Twee as fuck.
I'm currently obsessed with a Rough Trade comp called Indiepop1, a collection of '80s and early '90s 7"s from My Bloody Valentine, The Vaselines, The Magnetic Fields, blah blah blah. Inside, there's a reprint of a flyer that promises a show from one of the bands will be "Twee as Fuck." I love the expression and it's supposed to be endearing, so it's odd that I kept thinking of it as I sat through the airless and flat Finding Neverland.
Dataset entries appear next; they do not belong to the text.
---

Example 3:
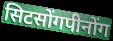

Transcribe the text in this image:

सिटसोंगपीनोंग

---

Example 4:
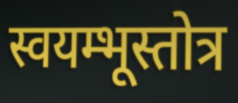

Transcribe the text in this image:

स्वयम्भूस्तोत्र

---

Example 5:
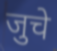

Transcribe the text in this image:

जुचे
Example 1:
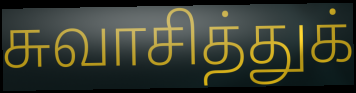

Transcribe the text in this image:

சுவாசித்துக்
People, Marc Forster and the good folks at Miramax have scrubbed the JM Barrie story into nothing. I fully expect filmmakers to take artistic liberty when they are telling biographical stories, but Forster and co. have juggled time lines, deleted family members and cleaned up dirty little secrets to aid in creating the worst kind of glossy, feel-good Oscar-pandering fluff. I guess we're supposed to root for this cinematic version of JM Barrie--the grown man obsessed with little boys and their innocene--but if you stop for a moment, block out the Splendatm score and pisspoor editing (and sumptuous costumes! I smell an Oscar nomination!), and think about the situation, you realize just what a selfish dick he is and start feeling bad for his ignored wife.
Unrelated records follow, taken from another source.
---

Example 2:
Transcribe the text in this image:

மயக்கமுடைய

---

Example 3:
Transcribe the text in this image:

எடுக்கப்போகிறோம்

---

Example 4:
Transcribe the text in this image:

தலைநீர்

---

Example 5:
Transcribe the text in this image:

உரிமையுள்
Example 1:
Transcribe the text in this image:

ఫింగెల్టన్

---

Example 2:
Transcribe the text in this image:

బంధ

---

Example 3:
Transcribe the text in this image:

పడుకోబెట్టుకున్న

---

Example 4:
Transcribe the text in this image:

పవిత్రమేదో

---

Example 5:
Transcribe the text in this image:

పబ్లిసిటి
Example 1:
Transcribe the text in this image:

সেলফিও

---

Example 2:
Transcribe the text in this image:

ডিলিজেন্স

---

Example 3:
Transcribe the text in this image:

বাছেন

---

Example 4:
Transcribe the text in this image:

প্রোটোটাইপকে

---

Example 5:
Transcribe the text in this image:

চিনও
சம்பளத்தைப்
It doesn't help that when Forster decides to take us into Barrie's much-ballyhooed imagination it comes across as either Diet Fellini or some kind of low-budget musical that's being shot on a Shakespearean fetish-porn set. Hoorah for dancing bears (are we in John Irving country here?) and, um, "stylized" cowboys and injuns.
OK, I'm ending it here. Why am I working myself into a lather over a film that will ultimately wind up as the 4:00 am selection on TCM's Johnny Depp day in the year 2067? OK, I'll say something nice: it wasn't as bad as Beyond the Sea.